The Tribe et, auparavant, Diagnosis et Nuclear Waste, proposent trois issues possibles concernant la procréation. Respectivement : stopper la grossesse, tuer l’enfant à la naissance ou accoucher… mais sans être sûr que l’enfant soit aimé. Quelle est votre sentiment personnel ?
Je ne suis pas un grand humaniste, semble-t-il ! Vous voulez me faire dire que je hais les bébés, c’est ça ? (rires) Contrairement à ce que certaines situations décrites dans mes films laissent penser, l’avortement est une pratique légale en Ukraine. Seulement, mon pays est assez patriarcal et conservateur, et l’opinion publique reste très sévère à ce sujet. Les cinéastes ukrainiens les plus réactionnaires me considèrent comme un «enfant terrible» dans le milieu, qui ne raconte que des histoires sombres et pessimistes. Je ne suis pas tout à fait d’accord. A l’époque où j’étudiais le cinéma, je travaillais aussi comme journaliste pour une émission télé sur les enquêtes criminelles. C’était très intéressant, je dirais que plutôt que de me donner une vision pessimiste du monde, cette expérience m’a surtout imposé une image réaliste de ce qu’il peut être.

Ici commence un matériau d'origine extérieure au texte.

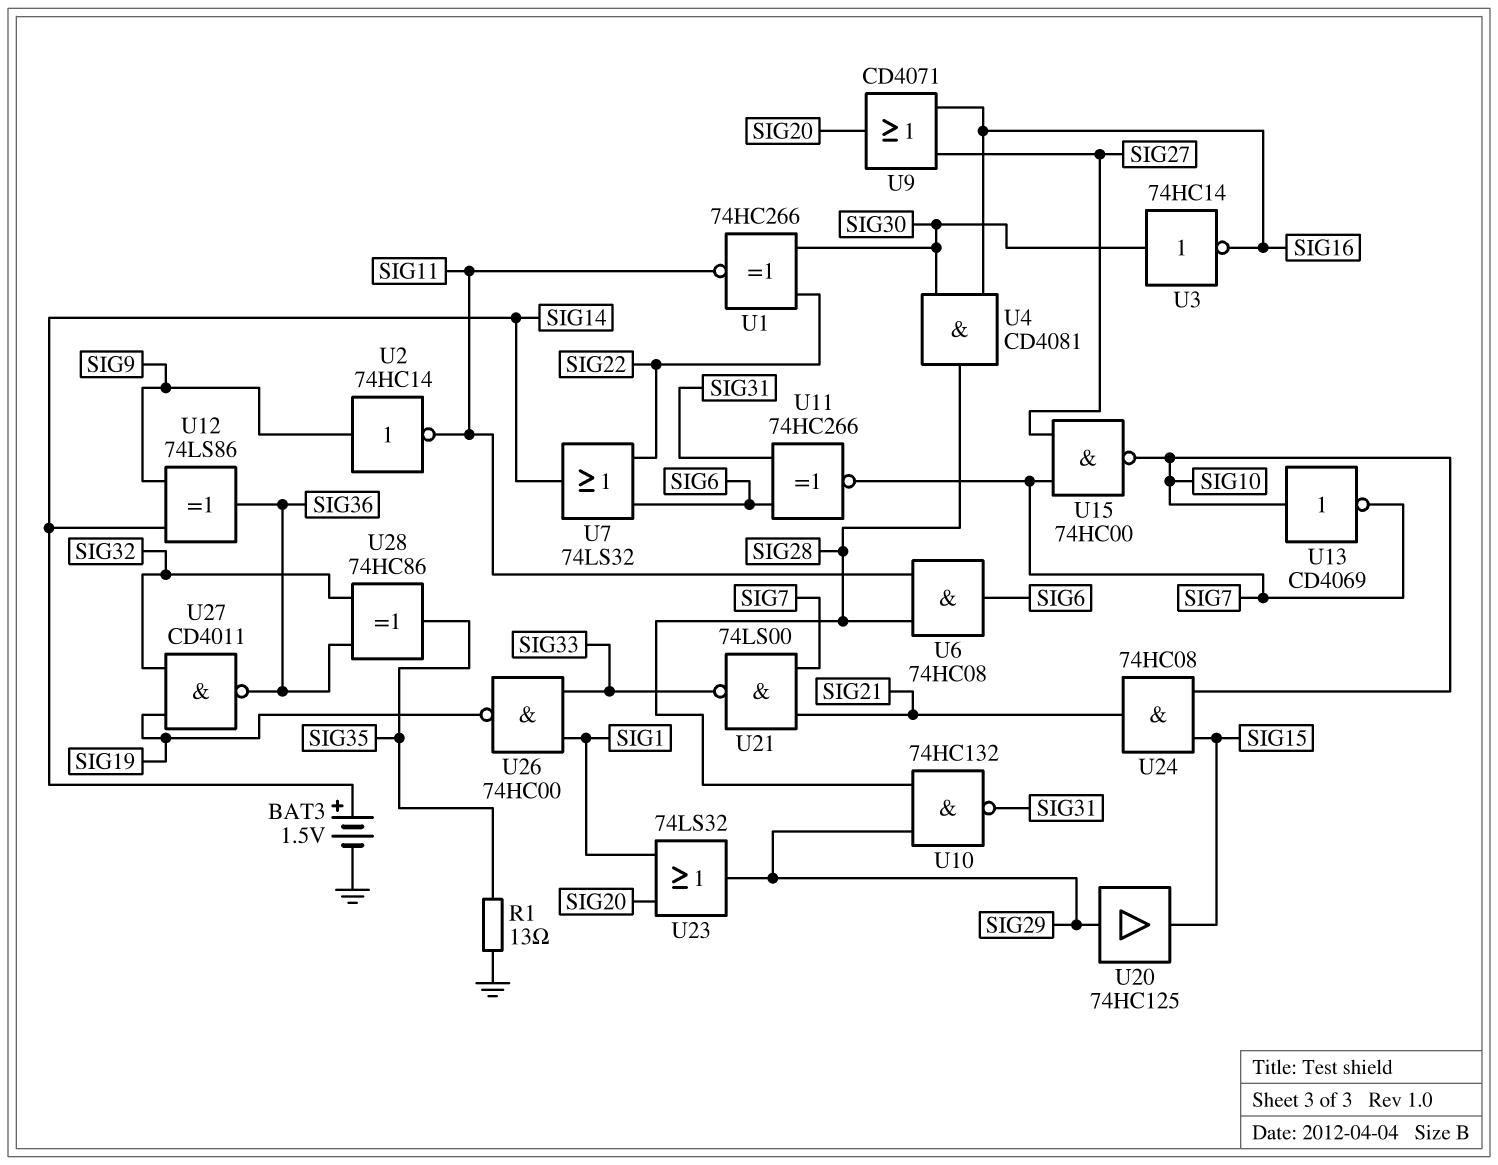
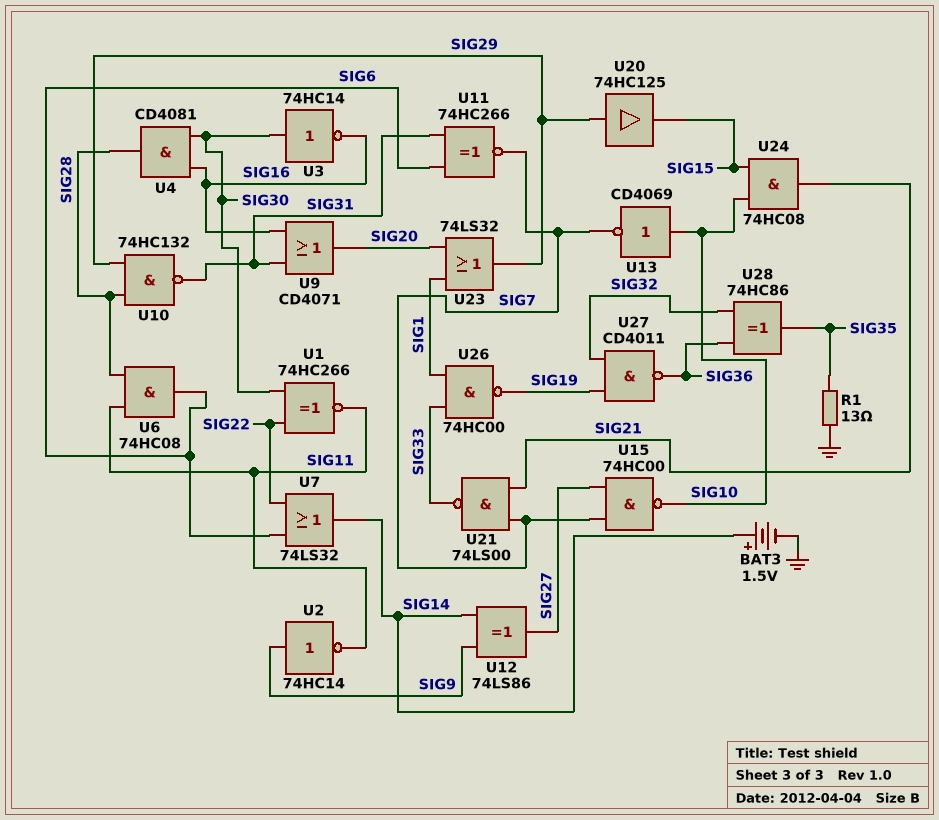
U9: OR CD4071 (in SIG16, in SIG27, out SIG20) -> OR CD4071 (in SIG16, in SIG31, out SIG20)
U12: XOR 74LS86 (in SIG9, in SIG14, out SIG36) -> XOR 74LS86 (in SIG9, in SIG14, out SIG27)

Comme la conclusion de Diagnosis ?
Oui. C’est dur à dire, mais la terrible décision prise par les personnages à la fin de Diagnosis était peut-être, pour eux, la meilleure qui soit. De l’extérieur, c’est difficile à supporter. The Tribe parait presque plus humaniste, en comparaison ! (rires)
Est-ce que vous pensez que les spectateurs de The Tribe pardonnent plus facilement aux personnages sourds-muets leurs actes criminels qu’ils ne le feraient s’ils ne l’étaient pas ?
Je ne saurais pas vous répondre. Mais le film est construit de telle sorte qu’il se reçoit comme une succession d’attractions cinématographiques. Par exemple, durant différentes scènes de violence, un personnage sourd-muet endormi ne réagit pas alors que son voisin de chambre se fait attaquer. En réalité, il devrait être réveillé par les vibrations qui se propagent dans la pièce. De manière générale, j’ai choisi de délaisser la recherche de la véracité au profit de l’attraction.
La grande séquence d’ultra-violence de The Tribe montre un personnage soulever une commode et l’écraser contre le visage d’un camarade endormi. Comment fonctionne ce trucage ?
Sans trucage numérique, en tout cas, à l’image du reste du film. La commode est en réalité constituée de matières extrêmement légères et, scotchée dessous, une poche remplie de faux sang explose au moment de l’impact. Simple, efficace et… «old school» !
Propos recueillis, traduits de l’anglais et mis en forme par Hendy Bicaise.